薬の効能書には大量の細かい記述が並ぶ

ときどき戸惑うことの中に、薬剤についての医師と薬剤師の意見が微妙に食い違うことがある。

薬剤に関する情報はかつてとは比べものにならないほど増えており、専門に処方する医師でさえ十分把握できているとは言い難い。

そうした中で薬剤師の指摘が医師のうっかりミスを防いでくれることもしばしばである一方、時折、医師と薬剤師との間で情報の重みづけが異なり、二者の説明が調和しないことで患者に無用な不安を与えることがある。

薬剤を説明する効能書には、大量の細かい記述が並び、読み取るのに骨が折れる。

特にリスクについては念入りに書かれているものの、重大なリスクと滅多にないリスクとの区別はあやふやである。

医師と薬剤師とはそもそも経験の質が異なり、拾い出す情報も同じとはならず、リスクについての重みづけに乖離かいりが生じやすい。

あふれる情報に踊らされ破局を招く現代人

あまり知られていないことのようだが、脳は情報を集めるシステムではなく、感覚器を通じて押し寄せる無限の情報のほとんどを削除し、必要な情報を拾い出す高度なシステムである。

遠山高史『シン・サラリーマンの心療内科 心が折れた人はどう立ち直るか「コロナうつ」と闘う精神科医の現場報告』(プレジデント社)

脳は、骨の折れる生身の体験に基づいて重みづけをし、有用な情報を拾い出す。
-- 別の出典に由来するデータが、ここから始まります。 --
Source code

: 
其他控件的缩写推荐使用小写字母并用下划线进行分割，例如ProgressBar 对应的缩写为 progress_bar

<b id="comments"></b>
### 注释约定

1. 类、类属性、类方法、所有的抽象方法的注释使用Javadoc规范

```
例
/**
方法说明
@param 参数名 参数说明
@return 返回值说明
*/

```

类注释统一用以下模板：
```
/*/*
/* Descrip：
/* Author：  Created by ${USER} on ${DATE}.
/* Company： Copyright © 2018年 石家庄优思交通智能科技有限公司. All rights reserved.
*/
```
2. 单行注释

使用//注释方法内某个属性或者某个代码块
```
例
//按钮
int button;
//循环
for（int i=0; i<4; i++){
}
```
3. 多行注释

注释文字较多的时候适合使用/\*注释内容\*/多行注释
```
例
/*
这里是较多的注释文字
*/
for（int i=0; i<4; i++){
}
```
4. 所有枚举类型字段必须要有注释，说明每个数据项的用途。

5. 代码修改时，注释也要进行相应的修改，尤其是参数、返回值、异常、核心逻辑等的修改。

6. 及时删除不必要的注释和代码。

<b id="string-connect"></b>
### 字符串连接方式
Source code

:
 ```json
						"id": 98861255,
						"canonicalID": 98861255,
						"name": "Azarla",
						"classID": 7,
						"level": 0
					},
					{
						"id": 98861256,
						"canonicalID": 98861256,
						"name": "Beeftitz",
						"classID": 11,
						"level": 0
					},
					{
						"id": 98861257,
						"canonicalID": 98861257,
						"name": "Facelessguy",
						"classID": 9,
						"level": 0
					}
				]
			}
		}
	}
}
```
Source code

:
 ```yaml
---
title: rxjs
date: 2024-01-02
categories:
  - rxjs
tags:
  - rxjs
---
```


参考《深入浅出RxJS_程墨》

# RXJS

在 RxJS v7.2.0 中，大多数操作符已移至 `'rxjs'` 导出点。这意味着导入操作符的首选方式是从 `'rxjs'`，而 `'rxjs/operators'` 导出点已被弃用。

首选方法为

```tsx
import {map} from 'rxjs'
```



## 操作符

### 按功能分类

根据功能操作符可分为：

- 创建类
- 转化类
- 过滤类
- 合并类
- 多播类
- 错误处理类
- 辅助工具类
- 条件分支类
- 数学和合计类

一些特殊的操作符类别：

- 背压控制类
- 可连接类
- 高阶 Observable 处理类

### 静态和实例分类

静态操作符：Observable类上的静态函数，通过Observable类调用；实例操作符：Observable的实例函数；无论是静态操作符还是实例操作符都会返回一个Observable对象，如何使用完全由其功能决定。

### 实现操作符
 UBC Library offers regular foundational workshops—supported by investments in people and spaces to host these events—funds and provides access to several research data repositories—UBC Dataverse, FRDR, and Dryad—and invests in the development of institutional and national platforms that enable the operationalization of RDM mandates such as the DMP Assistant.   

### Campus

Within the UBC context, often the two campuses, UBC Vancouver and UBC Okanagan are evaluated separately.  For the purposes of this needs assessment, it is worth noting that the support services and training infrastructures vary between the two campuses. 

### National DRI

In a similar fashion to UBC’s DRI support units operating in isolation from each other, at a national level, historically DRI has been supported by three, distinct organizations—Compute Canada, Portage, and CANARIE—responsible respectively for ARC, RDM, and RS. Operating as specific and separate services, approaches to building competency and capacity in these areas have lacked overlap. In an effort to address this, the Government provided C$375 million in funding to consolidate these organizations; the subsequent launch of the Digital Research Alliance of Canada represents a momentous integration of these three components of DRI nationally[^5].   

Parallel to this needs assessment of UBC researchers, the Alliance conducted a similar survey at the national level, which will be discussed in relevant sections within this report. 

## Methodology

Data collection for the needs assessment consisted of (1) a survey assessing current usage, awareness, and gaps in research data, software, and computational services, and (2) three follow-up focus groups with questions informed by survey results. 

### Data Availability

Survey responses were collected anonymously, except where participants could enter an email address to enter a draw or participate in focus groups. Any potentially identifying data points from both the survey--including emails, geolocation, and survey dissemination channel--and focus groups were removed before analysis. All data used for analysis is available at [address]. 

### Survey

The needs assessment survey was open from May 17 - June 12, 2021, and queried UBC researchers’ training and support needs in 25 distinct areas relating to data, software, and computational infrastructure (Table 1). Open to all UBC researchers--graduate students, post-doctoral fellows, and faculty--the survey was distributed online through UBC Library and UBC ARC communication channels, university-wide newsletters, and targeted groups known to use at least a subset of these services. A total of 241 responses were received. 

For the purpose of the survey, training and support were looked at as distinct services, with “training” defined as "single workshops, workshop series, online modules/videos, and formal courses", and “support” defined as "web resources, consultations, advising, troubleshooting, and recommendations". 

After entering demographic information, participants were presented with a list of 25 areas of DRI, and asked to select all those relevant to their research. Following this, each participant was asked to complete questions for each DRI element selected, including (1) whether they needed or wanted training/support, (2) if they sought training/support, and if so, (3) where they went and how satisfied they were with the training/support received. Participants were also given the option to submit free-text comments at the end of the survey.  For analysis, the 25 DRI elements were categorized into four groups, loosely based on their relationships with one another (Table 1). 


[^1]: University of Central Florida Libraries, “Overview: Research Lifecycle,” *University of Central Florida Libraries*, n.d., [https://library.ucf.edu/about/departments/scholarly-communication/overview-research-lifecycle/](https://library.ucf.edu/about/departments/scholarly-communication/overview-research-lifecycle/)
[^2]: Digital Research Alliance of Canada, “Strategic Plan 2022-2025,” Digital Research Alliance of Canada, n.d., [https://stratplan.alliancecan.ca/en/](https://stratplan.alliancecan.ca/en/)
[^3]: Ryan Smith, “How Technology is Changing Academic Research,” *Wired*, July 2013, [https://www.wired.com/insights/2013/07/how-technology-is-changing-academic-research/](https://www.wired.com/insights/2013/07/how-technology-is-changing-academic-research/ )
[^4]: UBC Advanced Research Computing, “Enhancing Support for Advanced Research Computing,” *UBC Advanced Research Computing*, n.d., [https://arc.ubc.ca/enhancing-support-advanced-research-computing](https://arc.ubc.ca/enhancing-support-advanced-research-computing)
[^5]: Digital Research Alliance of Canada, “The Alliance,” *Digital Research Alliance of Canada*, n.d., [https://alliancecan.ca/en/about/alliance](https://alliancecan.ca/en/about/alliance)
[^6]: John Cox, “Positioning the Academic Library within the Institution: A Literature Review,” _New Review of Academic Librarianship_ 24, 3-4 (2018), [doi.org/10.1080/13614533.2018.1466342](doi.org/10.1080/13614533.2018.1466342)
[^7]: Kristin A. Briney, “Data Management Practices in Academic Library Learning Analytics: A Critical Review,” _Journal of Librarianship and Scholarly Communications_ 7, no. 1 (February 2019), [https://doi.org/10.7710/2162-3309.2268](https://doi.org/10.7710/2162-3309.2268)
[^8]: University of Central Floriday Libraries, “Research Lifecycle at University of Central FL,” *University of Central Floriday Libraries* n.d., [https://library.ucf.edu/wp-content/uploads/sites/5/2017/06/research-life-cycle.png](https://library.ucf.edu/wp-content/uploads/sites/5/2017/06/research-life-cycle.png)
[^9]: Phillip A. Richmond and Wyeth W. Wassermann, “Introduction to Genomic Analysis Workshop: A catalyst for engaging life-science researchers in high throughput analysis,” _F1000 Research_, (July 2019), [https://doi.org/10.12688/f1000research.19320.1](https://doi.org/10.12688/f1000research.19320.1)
情報を無差別に蓄積するシステムとは比較にならないエネルギーが要るのだ。

薬剤の効能書が、いかに細かに隙がなく網羅されていたとしても、それは氷山の一角のような情報に過ぎない。

それらの下に隠れて見えない部分を予測するには、多くのリアルな臨床体験が不可欠となる。

現代人は、どれを削除すべきかの区別さえ定かでないまま、溢れる情報の整理に追われ、たまたま目に付いた情報に踊らされ、人生を生き抜く糧となるリアルな体験を重ねる余裕を奪われているように見える。

それは水面下の巨大な氷をかえって見えづらくさせ、タイタニックのような破局を招くかもしれない。